John and Linda Gurney own a vacation home next to their son in Oak Bluffs. Josh said Luke “was our rock.”

Josh said his brother grew up fishing: “When you wanted to catch fish, you went to Luke. He had a passion for the water.”

A carpenter, he moved to Martha’s Vineyard, but the pull of the sea was too strong to keep him on land. After working on other boats, about eight years ago he bought a boat and began fishing for conch.

Fishing success can come and go like the tides. “This was a banner year for Luke. He was doing the best he ever had, and had just overhauled the boat,” Josh said. “He and his mate were doing so well, and then this happens.”

Josh said Luke’s first mate was just “devastated” by the tragedy. “He’s like a brother to my brother. He wouldn’t have wanted anybody else fishing with him … he lost his life to what he loved.”

Josh said he has been amazed by the outpouring of support, and, struggling to compose himself, he said, “I couldn’t imagine a better place for my sister-in-law and my nephews to be.”

John Gurney said the reaction of the Island community has helped to temper his family’s loss. “My wife and I and Robyn have had nonstop for the last day and a half people bringing food and giving us their condolences and just saying, ‘We, I, loved your son. He was one of the finest people that I have ever known’ — on and on and on — and the testimony on the website that someone set up for us. You look at the words that these people are saying. I mean, my wife and I are constantly crying to hear such nice things said about my son — I knew him and I loved him, and I knew what he was made of, but to hear it from others, it was helpful in this particular time.”

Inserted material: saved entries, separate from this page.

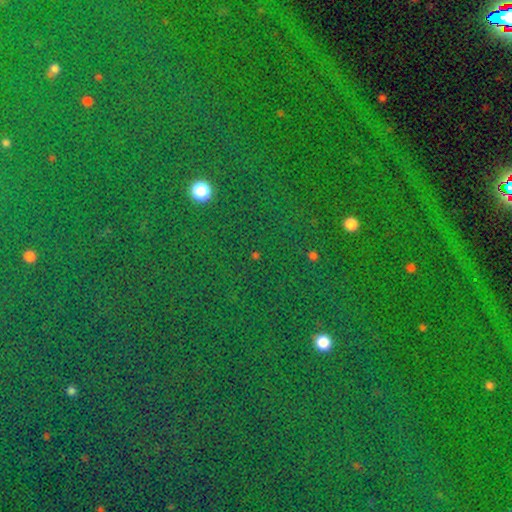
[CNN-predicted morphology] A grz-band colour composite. It shows a star or artifact, not a galaxy (80%).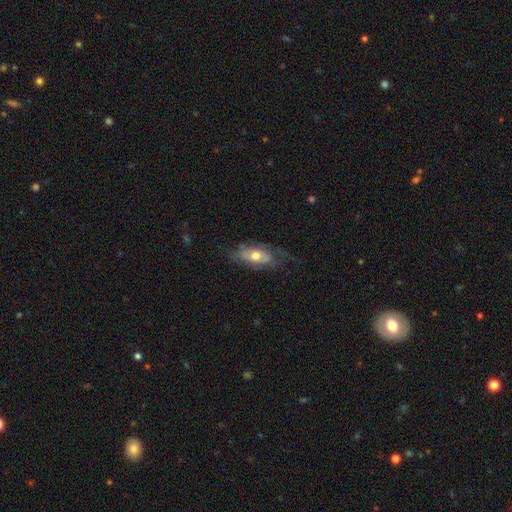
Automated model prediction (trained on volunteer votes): The model was most divided on "smooth or featured": featured or disk: 53%, smooth: 40%, star or artifact: 6%. More confident: edge-on disk — no (80%); merging — none (51%).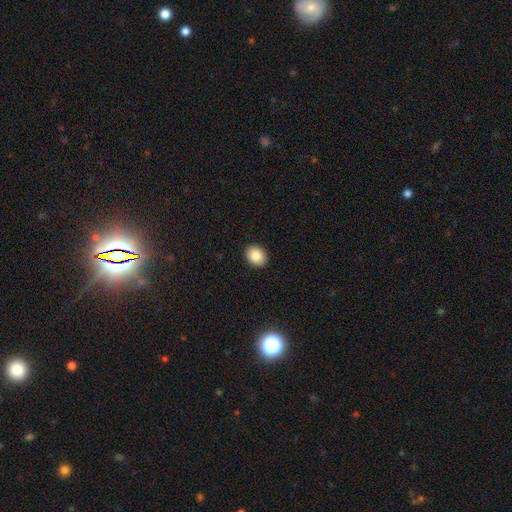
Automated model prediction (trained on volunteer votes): Smooth or featured?
  - smooth: 85% *
  - star or artifact: 8%
  - featured or disk: 6%
How rounded?
  - in between: 53% *
  - round: 46%
  - cigar-shaped: 1%
Merging?
  - none: 91% *
  - minor disturbance: 6%
  - major disturbance: 2%
  - merger: 1%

Late Tuesday, friend Erin Muldoon set up a fund titled “Support Luke Gurney’s family in the days to come” on YouCaring, a social media crowdfunding site. As of late Wednesday, more than $44,000 was pledged to support the family. Many people left messages.

Nick Bologna of Aquinnah wrote, “Luke was certainly one of the best of the best. Luke was a talker. Not the kind you dreaded seeing and avoided for fear of long, self-centered conversation. He was the kind of talker you loved to see and engage with. You never wanted the conversation to end with Luke. He remembered so many personal details of your life, no matter how long it had been since you last saw him.

“That always amazed me, every time we talked. He was always so happy to see you and truly happy for what was going on in your life. He also had so many wonderful stories to share. Luke was also one of the hardest working guys I’ve known … The Island has truly lost one of the greatest souls to ever call this place home. My heart goes out to his entire family. I know this Island will take care of Robyn and the kids. May we set a record with our contributions.”